With 100s of rigs active, billions of dollars are flooding into the region. In one of the most active areas, Karnes County’s tax roll has increased from $500 million to $1.3 billion in a few short years. Alice, TX, a town that isn’t actually atop the shale, has far exceeded tax revenue estimates in 2011 and will likely be making improvements around the city without borrowing a dime. Add thousands of Eagle Ford jobs with royalties that are beginning to roll in and you’ve got an economic boom.

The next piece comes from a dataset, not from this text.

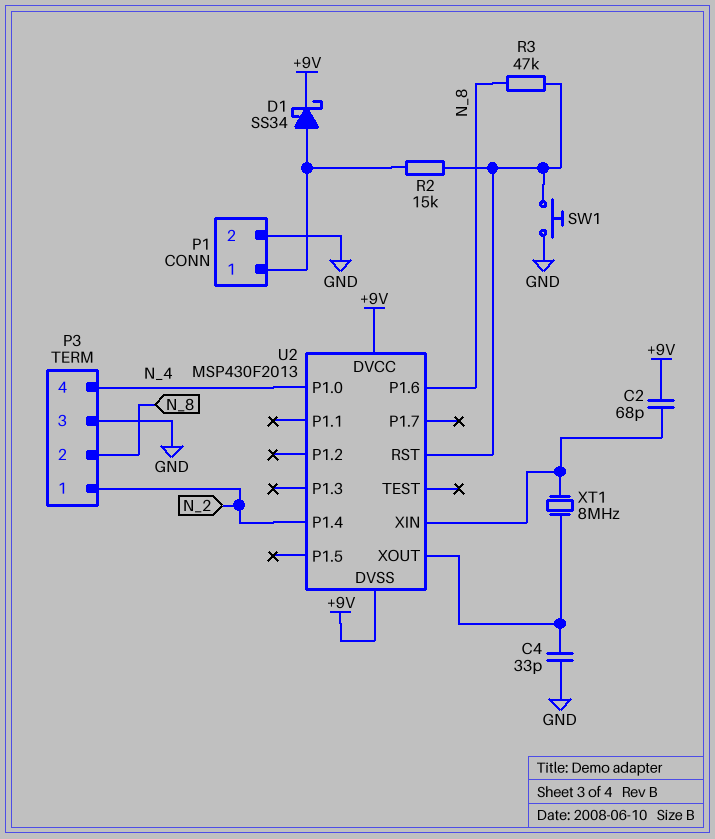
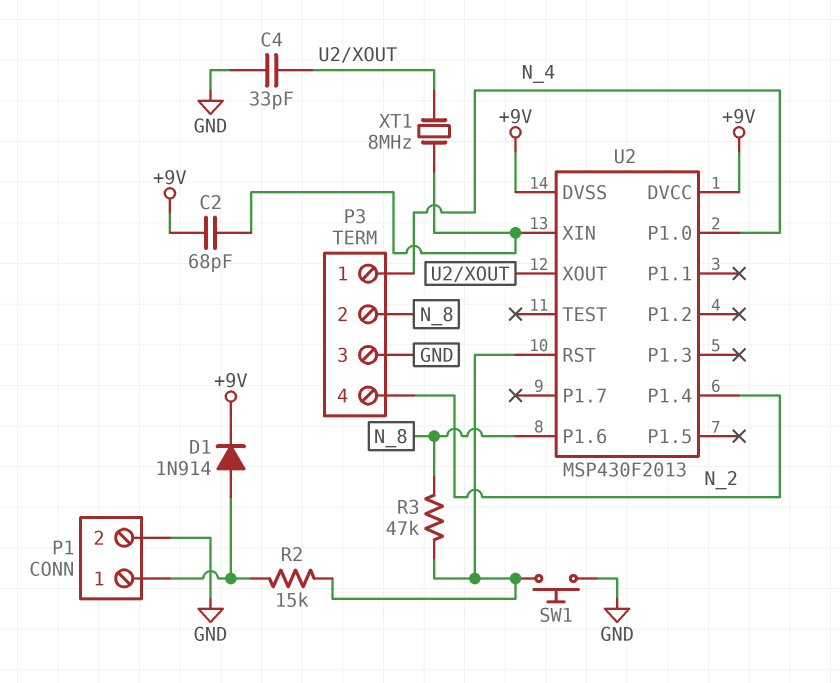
D1: schottky SS34 (A P1/1, K +9V) -> diode 1N914 (A P1/1, K +9V)
P3 pin 1: N_2 -> N_4
P3 pin 4: N_4 -> N_2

Along with all of the positives, streets weren’t built for the amount of traffic running the roads these days. All those vehicles mean more people and people need places to live. Who could have guessed we’d have an Eagle Ford housing problem. There simply aren’t enough beds for the number of oilfield employees who have moved to South Texas. 15+ RV parks will open in Bee County, TX, in 2011 alone. That’s hundreds of RV pads to provide temporary relief, and there’s no doubt permanent housing will be needed as well.
Heavy trucks are damaging roads, kicking up dust and creating traffic where traffic never existed. Hotels and rental properties are full to bursting; new RV parks are dotting the landscape. “We have a lot of RV parks coming,” Karnes County Judge Barbara Shaw said. “We’re talking hundreds and hundreds of RV slots.”
So instead of spending à la The Beverly Hillbillies on swimming pools and movie stars, much of the new tax money will go to mundane things, such as roadwork. Even school district budgets are evolving with the oil play.
In Yoakum, population 5,441, school superintendent Tom Kelley recently discovered his district will be considered rich when a gas processing plant is completed next year in his area. For the first time, Yoakum will be a “Robin Hood” district that must share its wealth with a poorer school one.